**Your objective**
Update each of the entries below by replacing "Page size" with "Canvas size" and changing nothing else, then give the lines again without the pictures.

(Data entries)

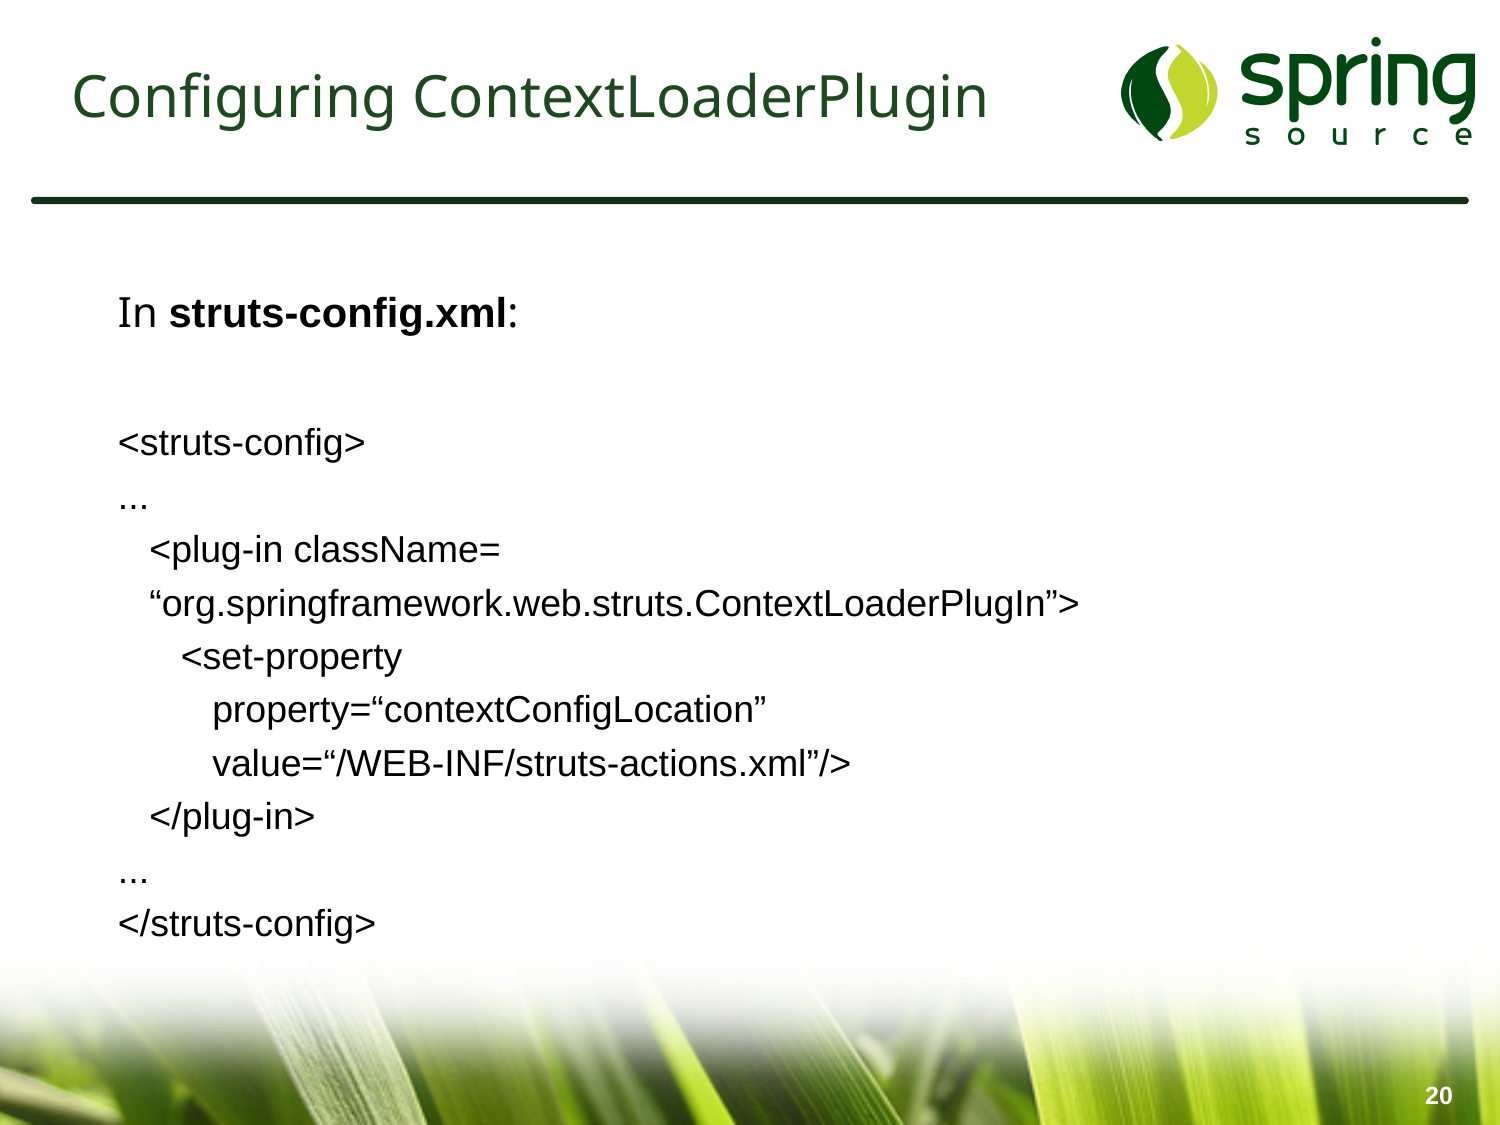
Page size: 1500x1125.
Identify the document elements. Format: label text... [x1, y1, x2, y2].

list In struts-config.xml: <struts-config> ... <plug-in className= “org.springframework.web.struts.ContextLoaderPlugIn”> <set-property property=“contextConfigLocation” value=“/WEB-INF/struts-actions.xml”/> </plug-in> ... </struts-config> [103, 275, 1394, 940]
title Configuring ContextLoaderPlugin [56, 13, 1089, 177]
picture [0, 944, 1500, 1125]
picture [1121, 37, 1475, 145]
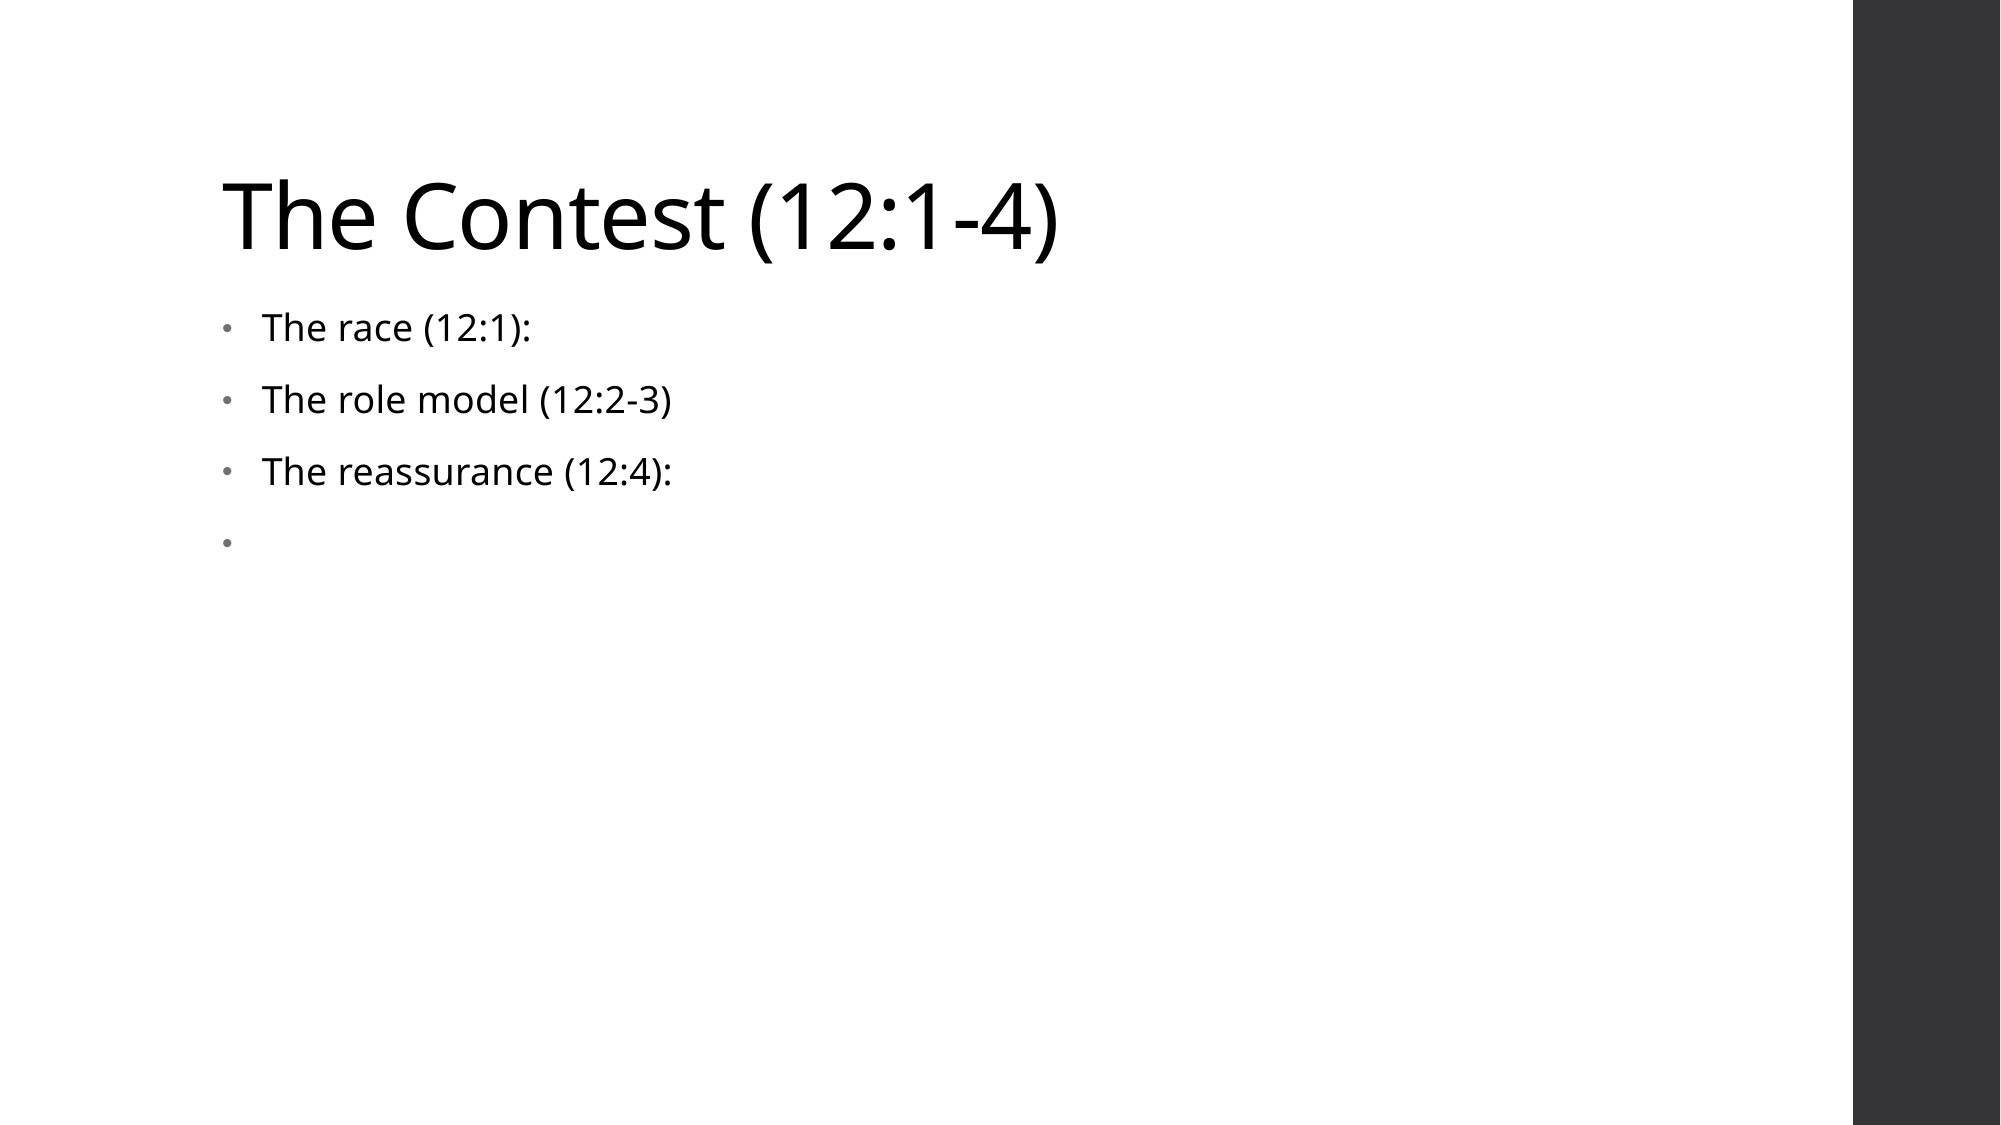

**Result below**
Canvas size: 1500x1125.
Identify the document elements. Format: label text... [x1, y1, x2, y2].

list In struts-config.xml: <struts-config> ... <plug-in className= “org.springframework.web.struts.ContextLoaderPlugIn”> <set-property property=“contextConfigLocation” value=“/WEB-INF/struts-actions.xml”/> </plug-in> ... </struts-config> [103, 275, 1394, 940]
title Configuring ContextLoaderPlugin [56, 13, 1089, 177]
picture [0, 944, 1500, 1125]
picture [1121, 37, 1475, 145]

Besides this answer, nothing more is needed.